(Task to carry out) Print every one of the rows below character for character, leaving nothing out and changing nothing.

== Provided material

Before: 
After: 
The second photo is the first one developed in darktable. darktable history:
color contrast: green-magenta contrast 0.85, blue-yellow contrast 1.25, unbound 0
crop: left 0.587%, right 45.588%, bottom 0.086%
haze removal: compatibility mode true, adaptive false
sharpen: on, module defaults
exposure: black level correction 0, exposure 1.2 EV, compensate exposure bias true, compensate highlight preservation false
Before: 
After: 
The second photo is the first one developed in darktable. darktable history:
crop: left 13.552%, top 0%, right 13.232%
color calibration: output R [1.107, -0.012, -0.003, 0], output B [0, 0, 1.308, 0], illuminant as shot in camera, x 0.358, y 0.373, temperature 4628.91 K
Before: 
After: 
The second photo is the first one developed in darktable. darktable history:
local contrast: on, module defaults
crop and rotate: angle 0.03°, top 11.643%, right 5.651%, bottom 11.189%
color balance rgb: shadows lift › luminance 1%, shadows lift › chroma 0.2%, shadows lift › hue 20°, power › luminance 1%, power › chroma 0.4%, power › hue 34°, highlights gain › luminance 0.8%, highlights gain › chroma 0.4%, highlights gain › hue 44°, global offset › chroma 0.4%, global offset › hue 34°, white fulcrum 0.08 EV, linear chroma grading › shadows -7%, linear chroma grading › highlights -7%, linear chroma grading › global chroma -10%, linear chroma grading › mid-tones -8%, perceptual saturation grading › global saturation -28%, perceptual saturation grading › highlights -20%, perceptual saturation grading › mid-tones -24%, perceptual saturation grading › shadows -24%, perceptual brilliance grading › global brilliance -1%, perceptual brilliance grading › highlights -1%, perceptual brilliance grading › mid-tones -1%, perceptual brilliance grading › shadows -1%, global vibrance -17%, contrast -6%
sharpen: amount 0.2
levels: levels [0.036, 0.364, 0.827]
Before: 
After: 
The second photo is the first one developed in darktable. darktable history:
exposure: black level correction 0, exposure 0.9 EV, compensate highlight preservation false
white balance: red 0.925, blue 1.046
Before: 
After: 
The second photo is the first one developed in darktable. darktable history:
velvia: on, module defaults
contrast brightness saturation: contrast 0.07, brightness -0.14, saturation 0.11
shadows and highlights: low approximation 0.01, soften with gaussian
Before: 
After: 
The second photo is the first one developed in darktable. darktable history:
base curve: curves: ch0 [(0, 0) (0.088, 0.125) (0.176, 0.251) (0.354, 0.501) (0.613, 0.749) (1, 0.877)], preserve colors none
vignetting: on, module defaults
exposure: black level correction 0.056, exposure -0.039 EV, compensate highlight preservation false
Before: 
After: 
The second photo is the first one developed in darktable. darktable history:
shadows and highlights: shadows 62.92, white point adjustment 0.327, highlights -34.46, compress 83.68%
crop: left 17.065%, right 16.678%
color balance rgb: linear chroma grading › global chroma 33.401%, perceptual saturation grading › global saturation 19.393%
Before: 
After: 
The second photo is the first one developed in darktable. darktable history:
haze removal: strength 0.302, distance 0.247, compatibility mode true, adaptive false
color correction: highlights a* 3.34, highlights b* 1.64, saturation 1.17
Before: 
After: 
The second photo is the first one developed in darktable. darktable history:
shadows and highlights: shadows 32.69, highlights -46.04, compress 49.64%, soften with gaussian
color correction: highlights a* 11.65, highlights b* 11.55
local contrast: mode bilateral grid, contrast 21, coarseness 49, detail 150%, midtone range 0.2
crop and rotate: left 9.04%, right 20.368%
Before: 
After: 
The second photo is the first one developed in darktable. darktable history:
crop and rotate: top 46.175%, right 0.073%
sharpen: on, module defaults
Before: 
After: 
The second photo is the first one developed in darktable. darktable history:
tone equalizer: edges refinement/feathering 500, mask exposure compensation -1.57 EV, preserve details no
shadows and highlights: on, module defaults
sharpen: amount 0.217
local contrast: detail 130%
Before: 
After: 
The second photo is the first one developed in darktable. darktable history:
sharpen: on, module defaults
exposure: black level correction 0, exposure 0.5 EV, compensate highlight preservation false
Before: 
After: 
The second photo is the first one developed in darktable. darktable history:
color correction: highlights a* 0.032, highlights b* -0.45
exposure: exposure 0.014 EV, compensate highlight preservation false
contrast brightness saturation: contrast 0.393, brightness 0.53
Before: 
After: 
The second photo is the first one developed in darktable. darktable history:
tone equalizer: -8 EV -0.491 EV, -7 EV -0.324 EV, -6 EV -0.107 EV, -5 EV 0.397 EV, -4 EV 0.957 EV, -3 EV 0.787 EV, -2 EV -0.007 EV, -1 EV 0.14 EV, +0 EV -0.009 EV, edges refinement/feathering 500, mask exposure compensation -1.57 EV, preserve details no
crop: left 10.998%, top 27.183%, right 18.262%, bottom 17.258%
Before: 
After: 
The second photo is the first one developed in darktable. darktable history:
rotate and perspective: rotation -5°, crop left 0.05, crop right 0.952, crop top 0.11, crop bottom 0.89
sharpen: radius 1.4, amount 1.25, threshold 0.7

====

(Task result)
Before: 
After: 
The second photo is the first one developed in darktable. darktable history:
color contrast: green-magenta contrast 0.85, blue-yellow contrast 1.25, unbound 0
crop: left 0.587%, right 45.588%, bottom 0.086%
haze removal: compatibility mode true, adaptive false
sharpen: on, module defaults
exposure: black level correction 0, exposure 1.2 EV, compensate exposure bias true, compensate highlight preservation false
Before: 
After: 
The second photo is the first one developed in darktable. darktable history:
crop: left 13.552%, top 0%, right 13.232%
color calibration: output R [1.107, -0.012, -0.003, 0], output B [0, 0, 1.308, 0], illuminant as shot in camera, x 0.358, y 0.373, temperature 4628.91 K
Before: 
After: 
The second photo is the first one developed in darktable. darktable history:
local contrast: on, module defaults
crop and rotate: angle 0.03°, top 11.643%, right 5.651%, bottom 11.189%
color balance rgb: shadows lift › luminance 1%, shadows lift › chroma 0.2%, shadows lift › hue 20°, power › luminance 1%, power › chroma 0.4%, power › hue 34°, highlights gain › luminance 0.8%, highlights gain › chroma 0.4%, highlights gain › hue 44°, global offset › chroma 0.4%, global offset › hue 34°, white fulcrum 0.08 EV, linear chroma grading › shadows -7%, linear chroma grading › highlights -7%, linear chroma grading › global chroma -10%, linear chroma grading › mid-tones -8%, perceptual saturation grading › global saturation -28%, perceptual saturation grading › highlights -20%, perceptual saturation grading › mid-tones -24%, perceptual saturation grading › shadows -24%, perceptual brilliance grading › global brilliance -1%, perceptual brilliance grading › highlights -1%, perceptual brilliance grading › mid-tones -1%, perceptual brilliance grading › shadows -1%, global vibrance -17%, contrast -6%
sharpen: amount 0.2
levels: levels [0.036, 0.364, 0.827]
Before: 
After: 
The second photo is the first one developed in darktable. darktable history:
exposure: black level correction 0, exposure 0.9 EV, compensate highlight preservation false
white balance: red 0.925, blue 1.046
Before: 
After: 
The second photo is the first one developed in darktable. darktable history:
velvia: on, module defaults
contrast brightness saturation: contrast 0.07, brightness -0.14, saturation 0.11
shadows and highlights: low approximation 0.01, soften with gaussian
Before: 
After: 
The second photo is the first one developed in darktable. darktable history:
base curve: curves: ch0 [(0, 0) (0.088, 0.125) (0.176, 0.251) (0.354, 0.501) (0.613, 0.749) (1, 0.877)], preserve colors none
vignetting: on, module defaults
exposure: black level correction 0.056, exposure -0.039 EV, compensate highlight preservation false
Before: 
After: 
The second photo is the first one developed in darktable. darktable history:
shadows and highlights: shadows 62.92, white point adjustment 0.327, highlights -34.46, compress 83.68%
crop: left 17.065%, right 16.678%
color balance rgb: linear chroma grading › global chroma 33.401%, perceptual saturation grading › global saturation 19.393%
Before: 
After: 
The second photo is the first one developed in darktable. darktable history:
haze removal: strength 0.302, distance 0.247, compatibility mode true, adaptive false
color correction: highlights a* 3.34, highlights b* 1.64, saturation 1.17
Before: 
After: 
The second photo is the first one developed in darktable. darktable history:
shadows and highlights: shadows 32.69, highlights -46.04, compress 49.64%, soften with gaussian
color correction: highlights a* 11.65, highlights b* 11.55
local contrast: mode bilateral grid, contrast 21, coarseness 49, detail 150%, midtone range 0.2
crop and rotate: left 9.04%, right 20.368%
Before: 
After: 
The second photo is the first one developed in darktable. darktable history:
crop and rotate: top 46.175%, right 0.073%
sharpen: on, module defaults
Before: 
After: 
The second photo is the first one developed in darktable. darktable history:
tone equalizer: edges refinement/feathering 500, mask exposure compensation -1.57 EV, preserve details no
shadows and highlights: on, module defaults
sharpen: amount 0.217
local contrast: detail 130%
Before: 
After: 
The second photo is the first one developed in darktable. darktable history:
sharpen: on, module defaults
exposure: black level correction 0, exposure 0.5 EV, compensate highlight preservation false
Before: 
After: 
The second photo is the first one developed in darktable. darktable history:
color correction: highlights a* 0.032, highlights b* -0.45
exposure: exposure 0.014 EV, compensate highlight preservation false
contrast brightness saturation: contrast 0.393, brightness 0.53
Before: 
After: 
The second photo is the first one developed in darktable. darktable history:
tone equalizer: -8 EV -0.491 EV, -7 EV -0.324 EV, -6 EV -0.107 EV, -5 EV 0.397 EV, -4 EV 0.957 EV, -3 EV 0.787 EV, -2 EV -0.007 EV, -1 EV 0.14 EV, +0 EV -0.009 EV, edges refinement/feathering 500, mask exposure compensation -1.57 EV, preserve details no
crop: left 10.998%, top 27.183%, right 18.262%, bottom 17.258%
Before: 
After: 
The second photo is the first one developed in darktable. darktable history:
rotate and perspective: rotation -5°, crop left 0.05, crop right 0.952, crop top 0.11, crop bottom 0.89
sharpen: radius 1.4, amount 1.25, threshold 0.7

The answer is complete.